The gloomy prognostications were supported by two senior newspaper analysts and made all the more Stygian by an economist who predicted turmoil in the financial markets in the days ahead. He was cut off mid-ramble as the presenter switched his attention to Peter Bearstead. Normally the East Midlands MP would have been videotaped beforehand but there had been no time for recording, so he went live. He was scheduled on the director’s log for no more than two minutes fifty seconds but that took no account of the fact that, once started, the Honorable, garrulous, and diminutive Member for Leicester North was more difficult to put down than a bad-tempered badger.
“Well, Mr. Bearstead, how much trouble do you think the Party is in?”
“That depends.”
“On what?”
“On how long we have to struggle on with the present Prime Minister.”
“So you’re standing by your comment of earlier in the week that perhaps the Prime Minister should be considering his position?”
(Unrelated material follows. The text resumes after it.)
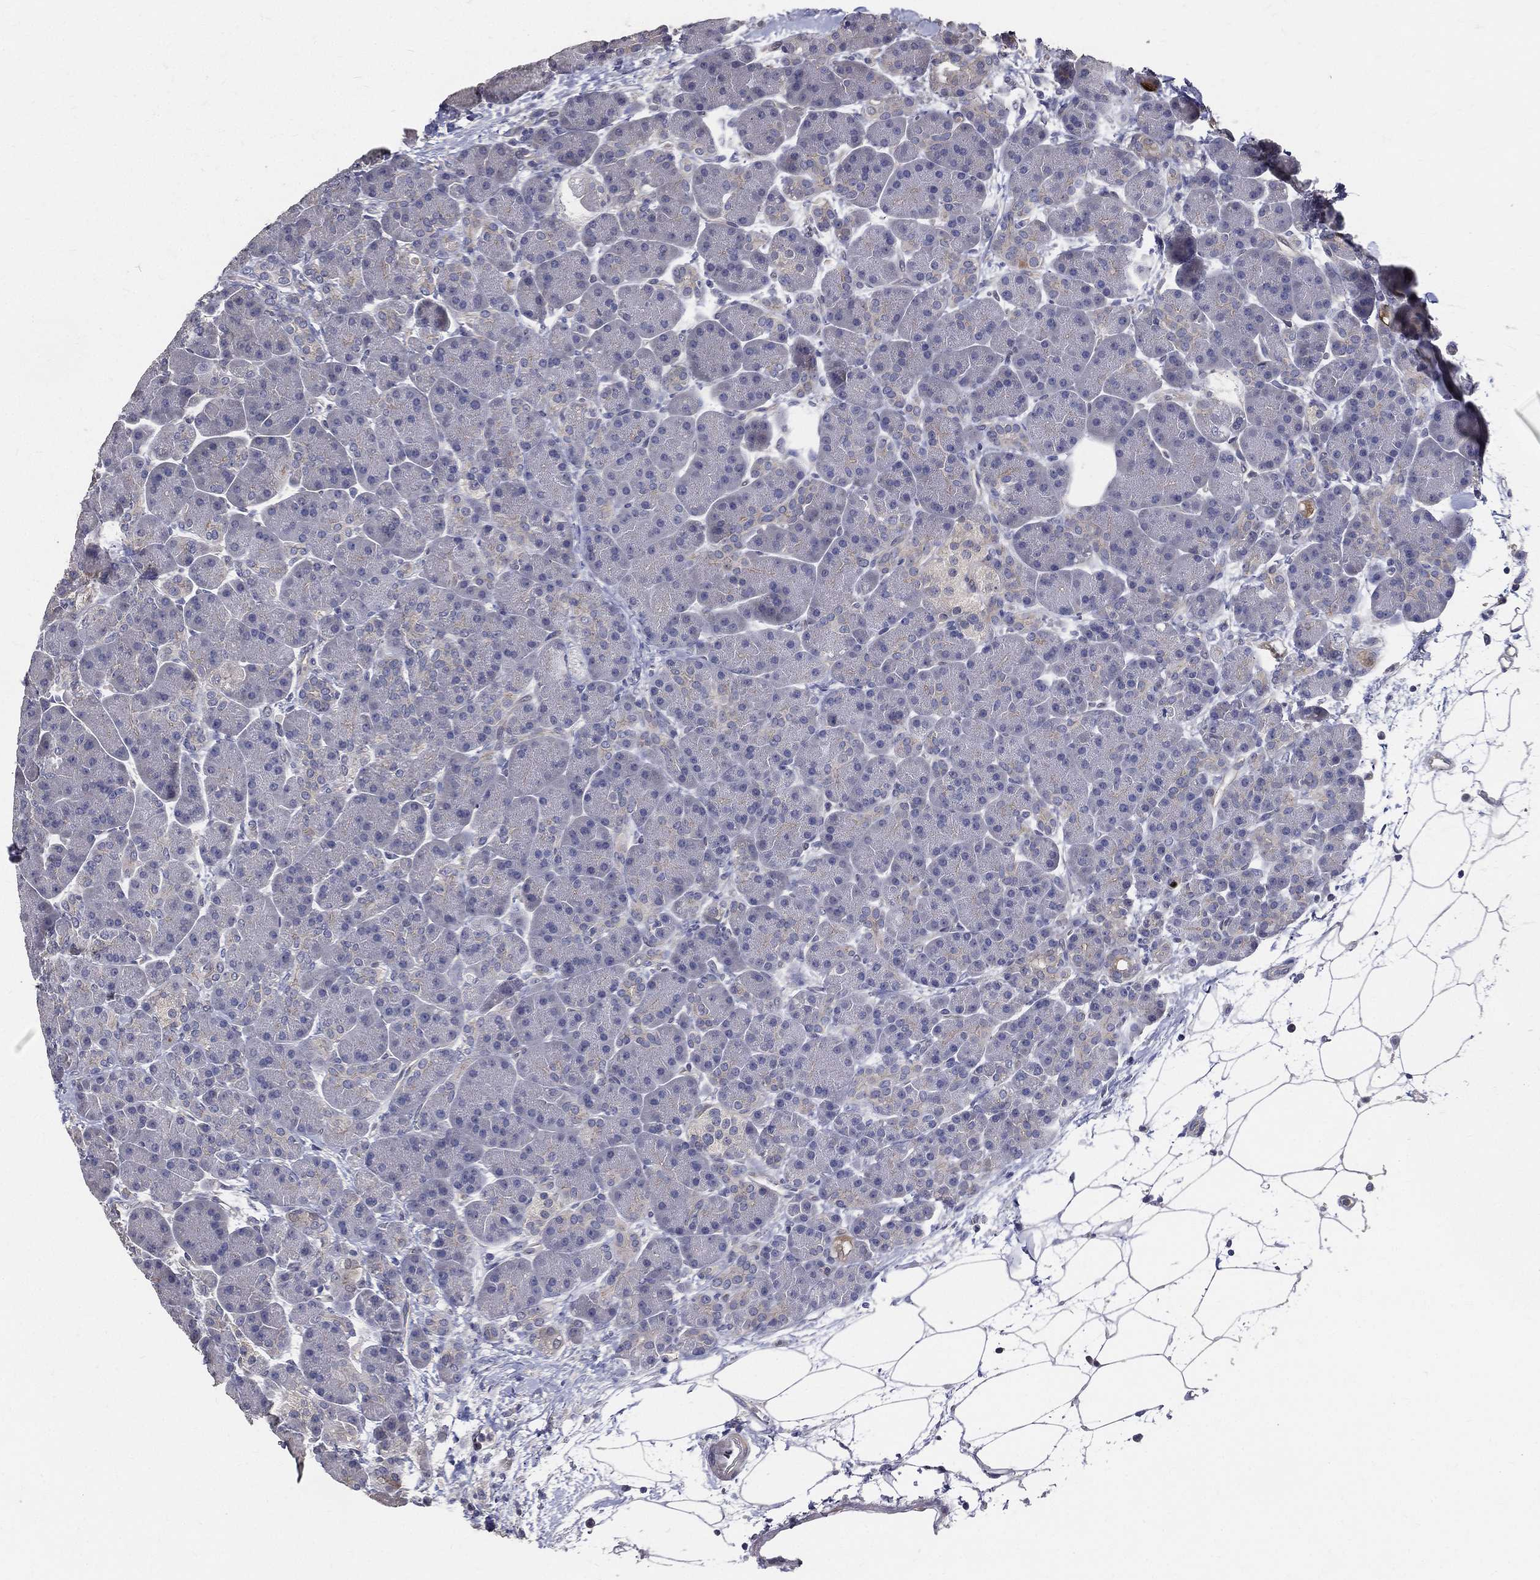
{"staining": {"intensity": "negative", "quantity": "none", "location": "none"}, "tissue": "pancreas", "cell_type": "Exocrine glandular cells", "image_type": "normal", "snomed": [{"axis": "morphology", "description": "Normal tissue, NOS"}, {"axis": "topography", "description": "Pancreas"}], "caption": "High magnification brightfield microscopy of unremarkable pancreas stained with DAB (3,3'-diaminobenzidine) (brown) and counterstained with hematoxylin (blue): exocrine glandular cells show no significant expression.", "gene": "SERPINB2", "patient": {"sex": "female", "age": 63}}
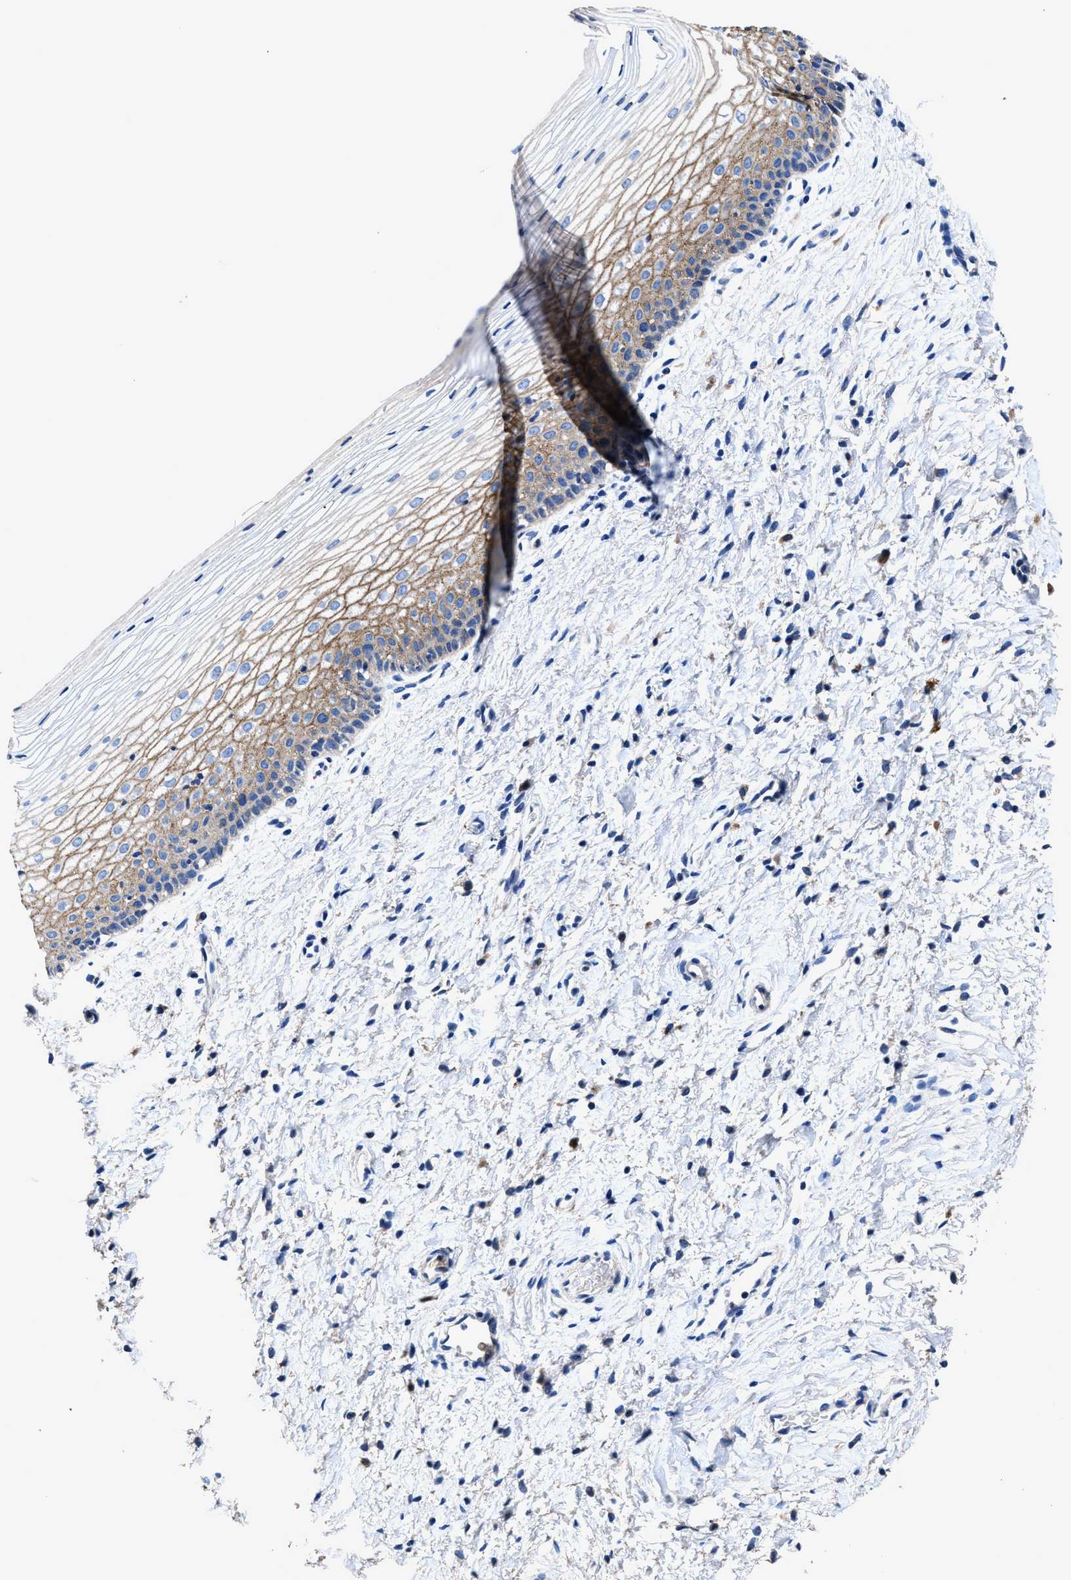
{"staining": {"intensity": "moderate", "quantity": ">75%", "location": "cytoplasmic/membranous"}, "tissue": "cervix", "cell_type": "Glandular cells", "image_type": "normal", "snomed": [{"axis": "morphology", "description": "Normal tissue, NOS"}, {"axis": "topography", "description": "Cervix"}], "caption": "Immunohistochemistry photomicrograph of benign cervix: human cervix stained using immunohistochemistry (IHC) reveals medium levels of moderate protein expression localized specifically in the cytoplasmic/membranous of glandular cells, appearing as a cytoplasmic/membranous brown color.", "gene": "UBR4", "patient": {"sex": "female", "age": 72}}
“No, not exactly. I’m saying he should resign. He’s destroying our Party and now he’s got himself wrapped up in what looks like a family scandal. It can’t go on. It just can’t!”
“But do you think the Prime Minister is likely to resign? After all, we’ve only just had an election. It might be almost five years before the next. That must leave enormous scope for recovering lost ground.”
“We will not—not, I tell you—survive another five years with this Prime Minister!” The MP was agitated, passionate, rocking back and forth in his studio chair. “It is time for clear heads, not faint hearts, and I’m determined that the Party must come to a decision on the matter. If he doesn’t resign, then we’ll have to make him.”
“But how?”
“Force a leadership contest.”
“Against who?”
“Well, I’ll bloomin’ stand if no one else will.”
“You’re going to challenge Henry Collingridge for the Party leadership?” the presenter spluttered in surprise. “But surely you can’t win?”
“Course I can’t win,” Bearstead responded, almost contemptuous. “But it’ll focus the minds of the big beasts in our jungle. They’re all griping about the PM but none of them has the guts to do anything. So, if they won’t, then I will. Flush it all into the open.”
The presenter’s lower lip was wobbling as he tried to decide the right place to intervene. “I don’t want to interrupt but I do want to be clear about this, Mr. Bearstead. You are saying that the Prime Minister must resign, or else you will stand against him for leadership of the Party?”
“There has to be a leadership election no later than Christmas: it’s Party rules after an election. I know it’s normally nothing but a formality, but this time around it’s going to be a real contest. My colleagues are going to have to make up their minds.”
An expression of pain seemed to have taken hold of the presenter’s features. He was holding his earpiece, listening to a shouting match underway in the gallery. The director was demanding that the dramatic interview should continue and to hell with the schedule; the editor was shouting that they should get away from it before the bloody fool changed his mind and ruined a sensational story. An ashtray crashed to the floor, someone cursed very crudely.
“We’re going for a short commercial break,” the presenter declared.